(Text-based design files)
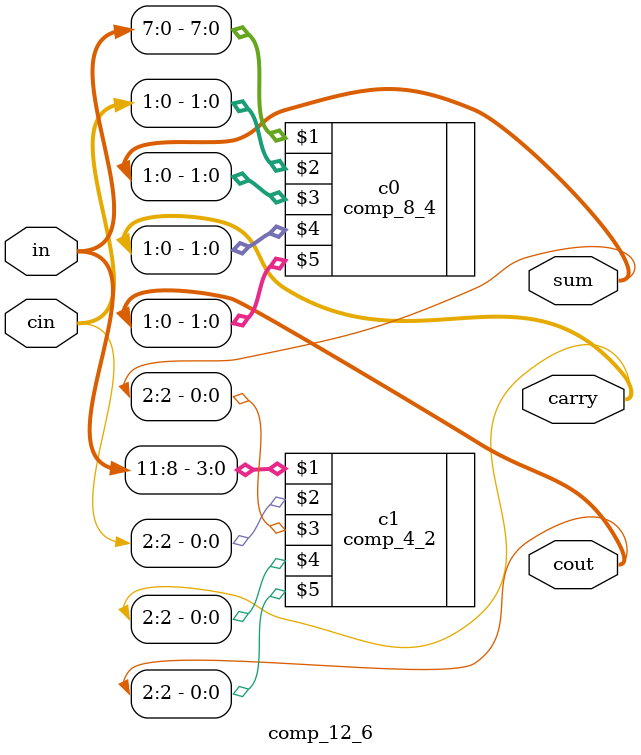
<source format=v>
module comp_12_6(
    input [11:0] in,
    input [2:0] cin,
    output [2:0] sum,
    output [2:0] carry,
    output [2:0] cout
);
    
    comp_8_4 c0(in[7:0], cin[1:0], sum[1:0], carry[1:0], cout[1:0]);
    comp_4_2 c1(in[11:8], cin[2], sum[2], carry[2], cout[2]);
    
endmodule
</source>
==
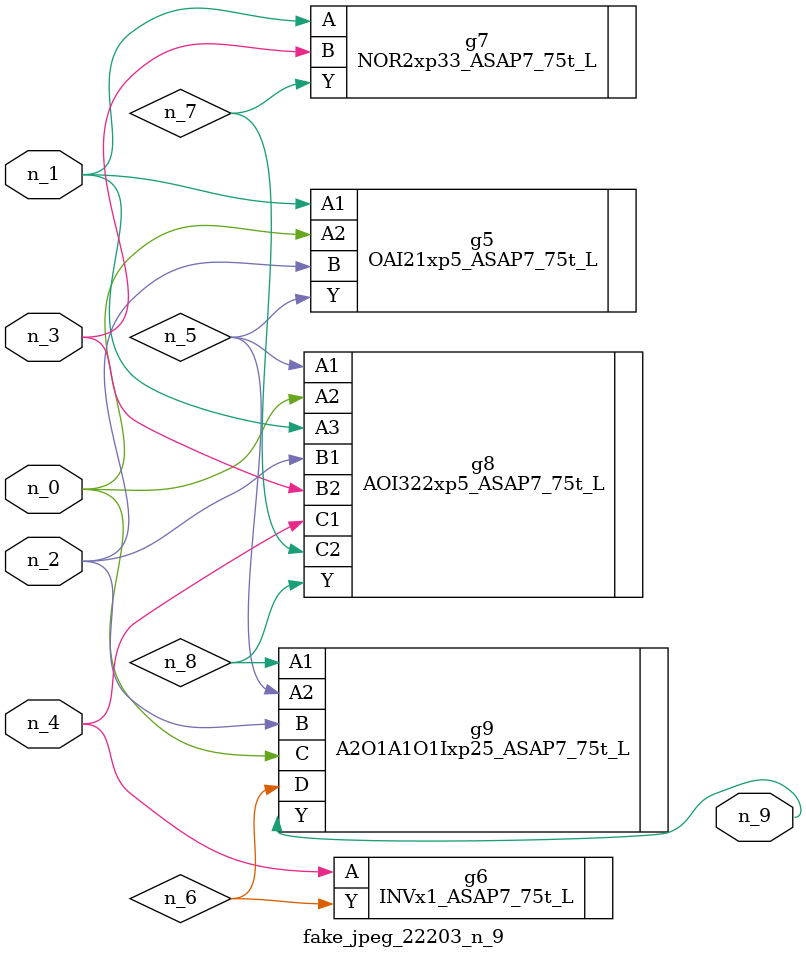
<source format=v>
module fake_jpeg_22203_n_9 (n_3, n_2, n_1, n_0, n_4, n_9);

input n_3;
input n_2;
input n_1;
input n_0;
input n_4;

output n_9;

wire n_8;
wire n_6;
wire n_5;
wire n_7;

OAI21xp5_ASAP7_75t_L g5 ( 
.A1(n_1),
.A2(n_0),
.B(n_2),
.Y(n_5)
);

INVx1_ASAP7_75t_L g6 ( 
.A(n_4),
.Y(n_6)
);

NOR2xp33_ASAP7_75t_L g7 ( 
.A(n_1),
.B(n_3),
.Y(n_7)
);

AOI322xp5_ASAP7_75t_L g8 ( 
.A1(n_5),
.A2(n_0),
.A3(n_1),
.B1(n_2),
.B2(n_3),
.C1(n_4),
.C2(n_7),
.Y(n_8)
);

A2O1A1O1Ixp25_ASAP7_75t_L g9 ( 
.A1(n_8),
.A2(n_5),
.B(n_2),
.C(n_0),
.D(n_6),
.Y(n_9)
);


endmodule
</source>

(Exercise aim) State the number of lines above that include "output", and nothing further.

(Answer below) 4